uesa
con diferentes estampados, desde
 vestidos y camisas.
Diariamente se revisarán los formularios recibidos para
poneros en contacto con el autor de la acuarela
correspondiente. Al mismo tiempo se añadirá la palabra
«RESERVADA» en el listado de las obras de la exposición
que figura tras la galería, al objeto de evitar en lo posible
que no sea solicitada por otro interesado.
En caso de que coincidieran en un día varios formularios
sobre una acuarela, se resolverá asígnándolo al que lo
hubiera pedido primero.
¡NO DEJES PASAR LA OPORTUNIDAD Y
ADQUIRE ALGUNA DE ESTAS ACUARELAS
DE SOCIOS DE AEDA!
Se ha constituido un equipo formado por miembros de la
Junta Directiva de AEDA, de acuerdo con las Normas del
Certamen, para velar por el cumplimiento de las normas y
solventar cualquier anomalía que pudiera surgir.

+++++

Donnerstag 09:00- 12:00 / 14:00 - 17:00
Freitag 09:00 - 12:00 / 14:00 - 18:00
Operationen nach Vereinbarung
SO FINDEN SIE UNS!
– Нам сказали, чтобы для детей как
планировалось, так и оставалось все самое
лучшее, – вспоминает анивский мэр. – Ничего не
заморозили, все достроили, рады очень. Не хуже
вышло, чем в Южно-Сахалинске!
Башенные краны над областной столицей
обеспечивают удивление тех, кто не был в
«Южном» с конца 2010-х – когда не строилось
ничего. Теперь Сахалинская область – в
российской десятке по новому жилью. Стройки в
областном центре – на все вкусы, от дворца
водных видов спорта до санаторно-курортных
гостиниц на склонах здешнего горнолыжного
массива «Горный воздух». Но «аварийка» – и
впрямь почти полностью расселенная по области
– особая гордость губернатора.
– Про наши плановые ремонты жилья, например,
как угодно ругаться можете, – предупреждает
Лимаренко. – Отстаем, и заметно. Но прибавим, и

+++++

### EXERCISE REQUIREMENTS
Say the number of data lines holding "formularios", without any other words.

### ANSWER TO THIS EXERCISE
2